Now we consider the special case that we keep the directions of the spatial Cartesian bases the same for both frames of reference and consider only boosts in $x$ direction, i.e., then
$$c t'=A c t + B x, \quad x'=C ct + D x, \quad y'=y, \quad z'=z. \qquad (1)$$
We have assumed without loss of generality that the origins of space and time in both frames are chosen to be the same (if not, you can just redefine the coordinates by a time or space translation, which doesn't change anything because of the assumed homogeneity of time and space).

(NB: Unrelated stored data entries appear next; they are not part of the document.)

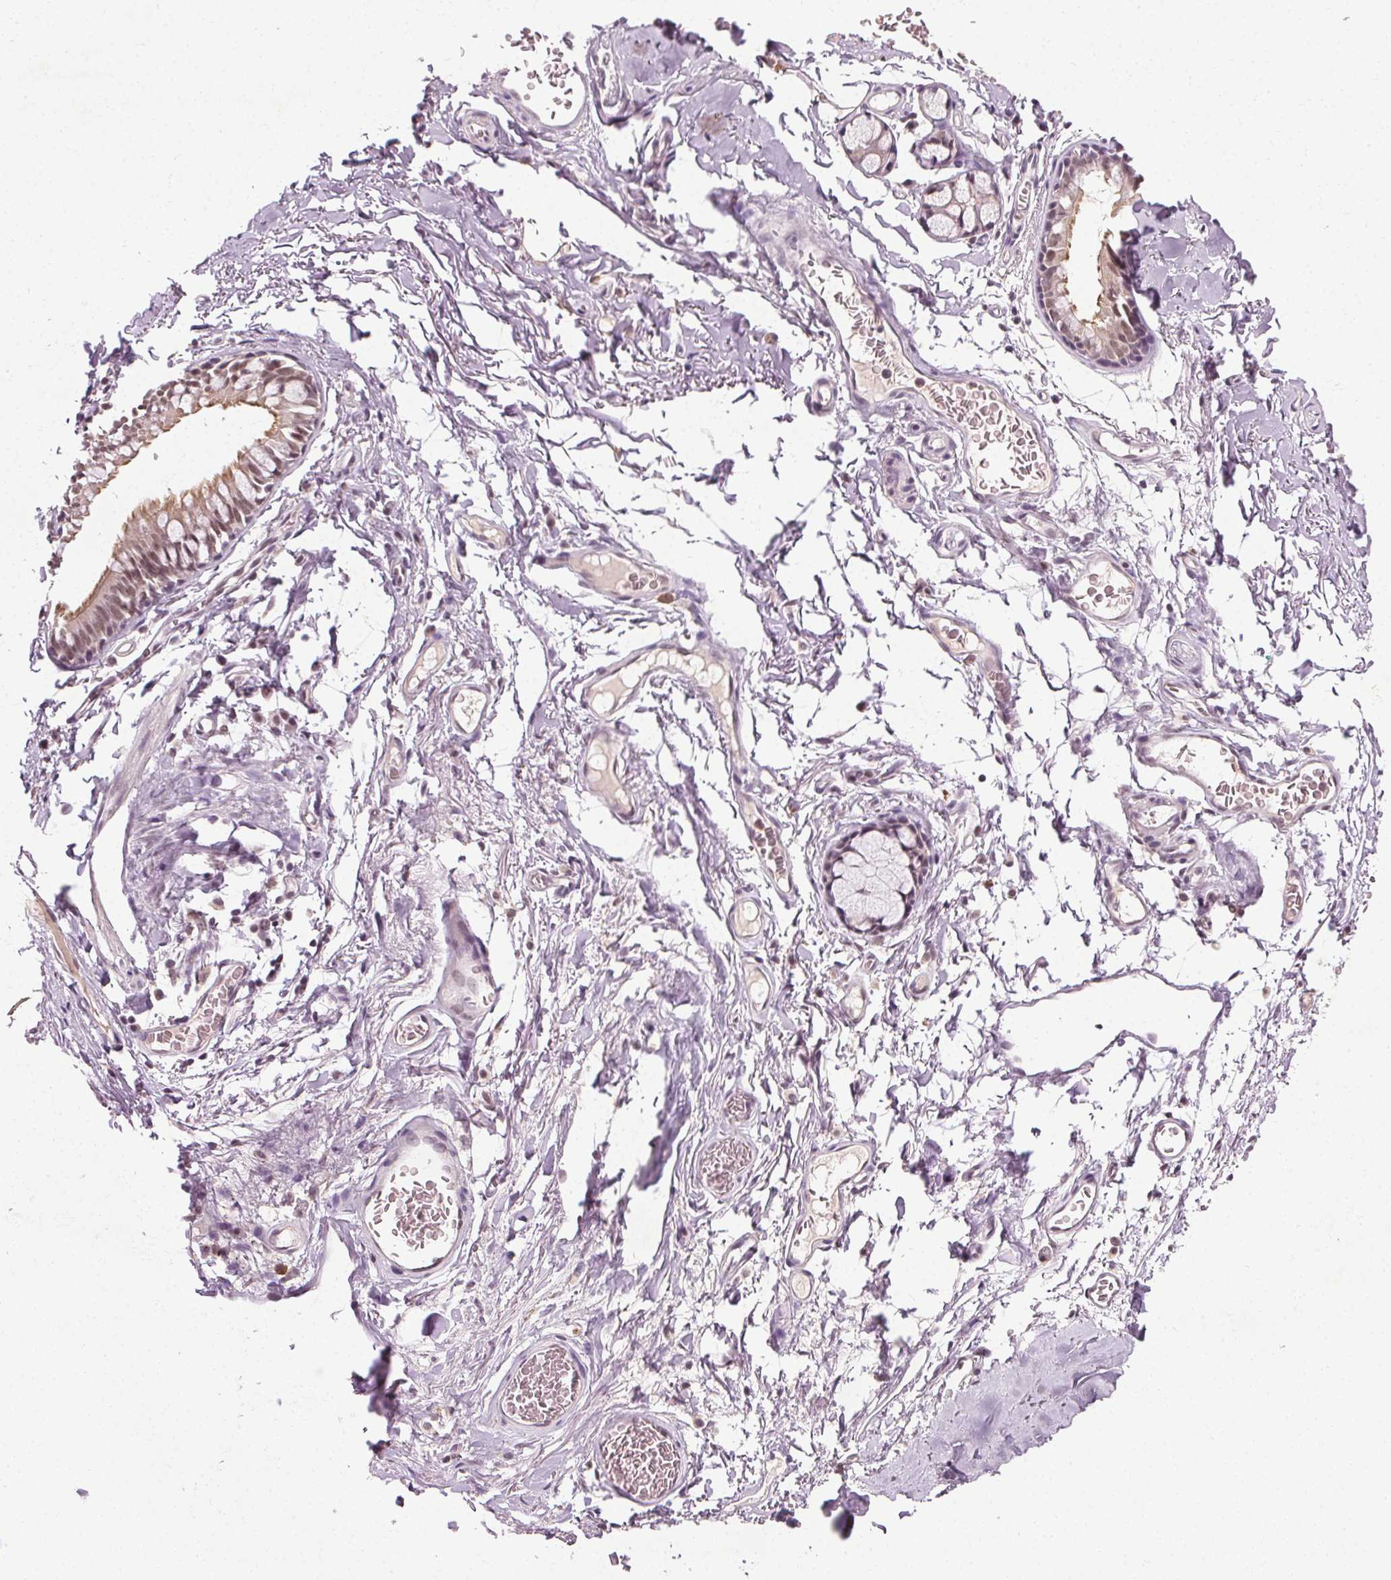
{"staining": {"intensity": "moderate", "quantity": "<25%", "location": "nuclear"}, "tissue": "adipose tissue", "cell_type": "Adipocytes", "image_type": "normal", "snomed": [{"axis": "morphology", "description": "Normal tissue, NOS"}, {"axis": "topography", "description": "Cartilage tissue"}, {"axis": "topography", "description": "Bronchus"}, {"axis": "topography", "description": "Peripheral nerve tissue"}], "caption": "A low amount of moderate nuclear expression is seen in approximately <25% of adipocytes in unremarkable adipose tissue.", "gene": "MED6", "patient": {"sex": "male", "age": 67}}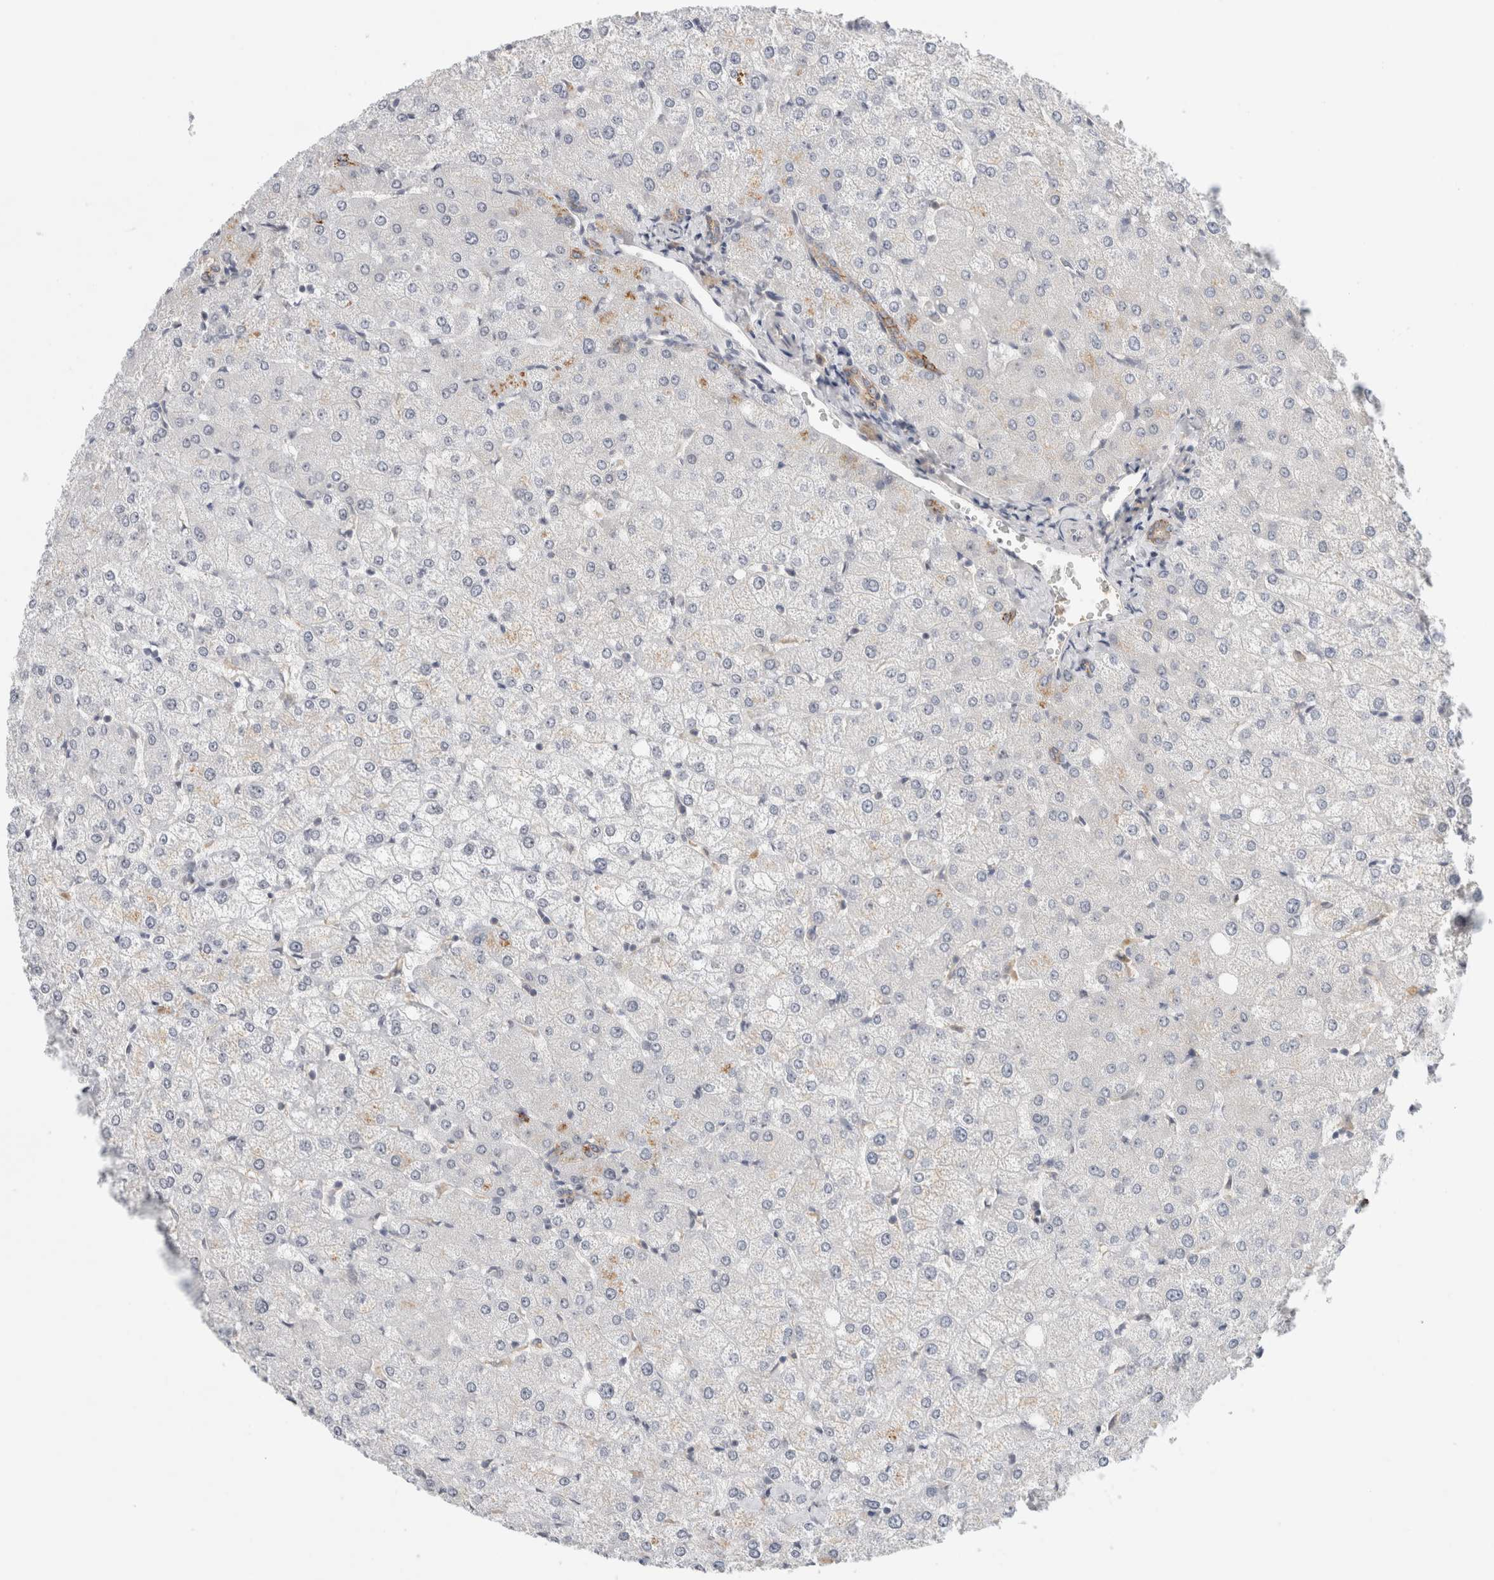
{"staining": {"intensity": "weak", "quantity": "25%-75%", "location": "cytoplasmic/membranous"}, "tissue": "liver", "cell_type": "Cholangiocytes", "image_type": "normal", "snomed": [{"axis": "morphology", "description": "Normal tissue, NOS"}, {"axis": "topography", "description": "Liver"}], "caption": "Liver stained for a protein exhibits weak cytoplasmic/membranous positivity in cholangiocytes. Nuclei are stained in blue.", "gene": "HCN3", "patient": {"sex": "female", "age": 54}}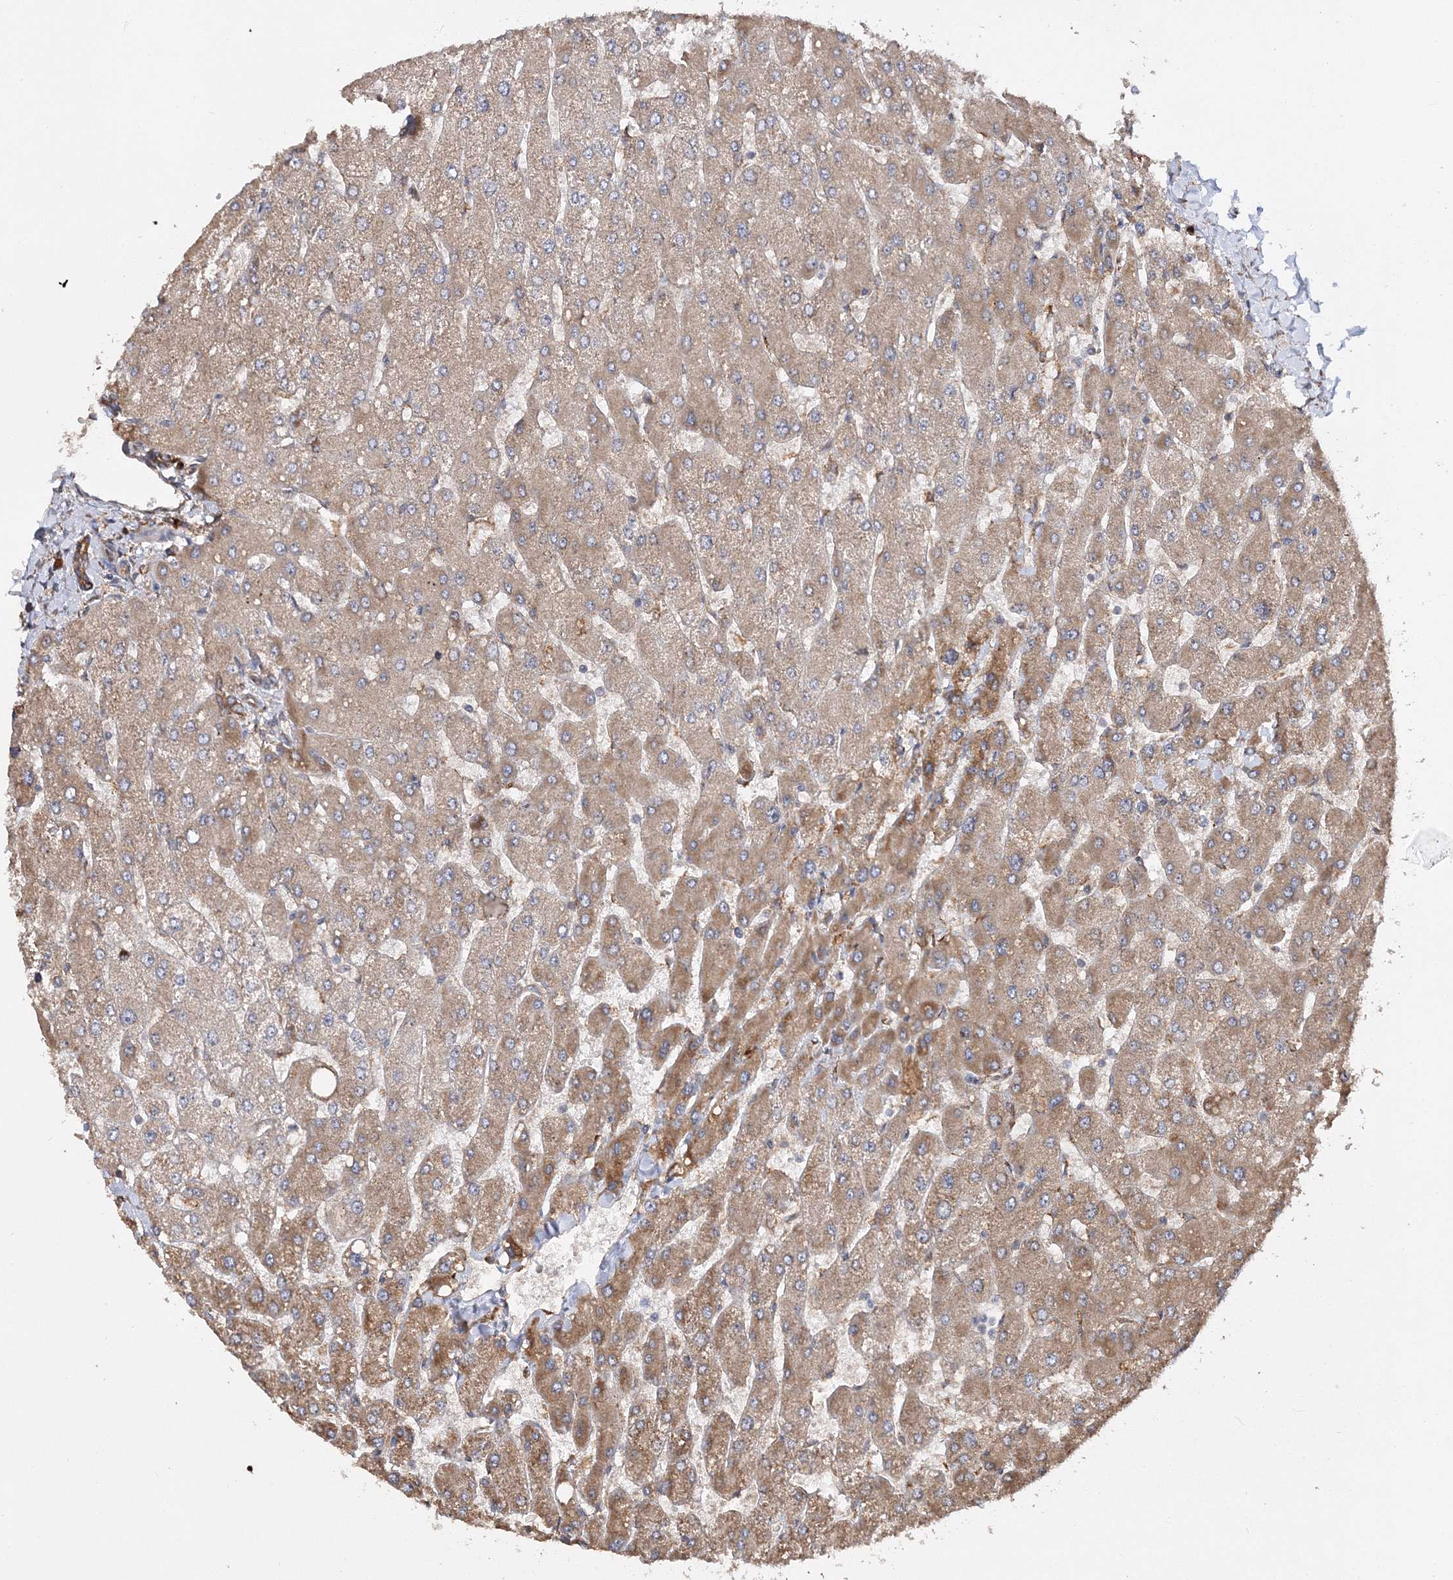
{"staining": {"intensity": "strong", "quantity": ">75%", "location": "cytoplasmic/membranous"}, "tissue": "liver", "cell_type": "Cholangiocytes", "image_type": "normal", "snomed": [{"axis": "morphology", "description": "Normal tissue, NOS"}, {"axis": "topography", "description": "Liver"}], "caption": "Strong cytoplasmic/membranous positivity is present in about >75% of cholangiocytes in benign liver.", "gene": "SCRN3", "patient": {"sex": "male", "age": 55}}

Now the 2nd postulate tells us that the wave front of a spherical em. wave switched on at $t=0$ from a source located at $\vec{x}=0$ obeys
$$c^2 t^2-\vec{x}^2=0, \qquad (2)$$
and the same must hold in $\Sigma'$, i.e., from (2) it necessarily follows also
$$c^2 t^{\prime 2}-\vec{x}^{\prime 2}=0,$$
i.e., there must be some factor $\alpha$ such that
$$c^2 t^2 - \vec{x}^2=\alpha (c^2t^{\prime 2}-\vec{x}^{\prime 2}).$$
Plugging in (1) you find
$$c^2 t^2 - \vec{x}^2=\alpha [(A c t + B x)^2 - (C ct + D x)^2-y^2-z^2]. \qquad (3)$$
Since this must hold for all $\vec{x}$ comparing the coefficients of $y^2$ and $z^2$ on both sides of the equation, it follows $\alpha=1$. So (3) reads with $\alpha=1$
$$c^2 t^2 -x^2 = (A^2-C^2) c^2 t^2 + 2 (AB-CD) ct x + (B^2-D^2) x^2.$$
Since this must be true for all $(ct,x)$ you find
$$A^2-C^2=1, \quad AB-CD=0, \quad B^2 - D^2=-1.$$
The rest then follows as shown by @Orodruin in #25.

 

[throw]

On p. 18, Robinson writes:
" corresponds to This corresponds to a vector with only a temporal component and no spatial component."

Why is that?

He explains why on the page, referencing equation (1.74). If you apply (1.75) to a four-vector and use $\beta = 0$ (what this implies for $\sinh$ and $\cosh$ is on p.18 explicitly too) you can see this explicitly.

 

[Samama Fahim]

He explains why on the page, referencing equation (1.74). If you apply (1.75) to a four-vector and use $\beta = 0$ (what this implies for $\sinh$ and $\cosh$ is on p.18 explicitly too) you can see this explicitly.

When $\beta = 0$, the transformation matrix we have, using 1.78, is the identity matrix. Applying this matrix to a four vector should leave this vector unchanged. Shouldn't it? And if this 4-vector has non-zero spatial components, they should be left untouched as well.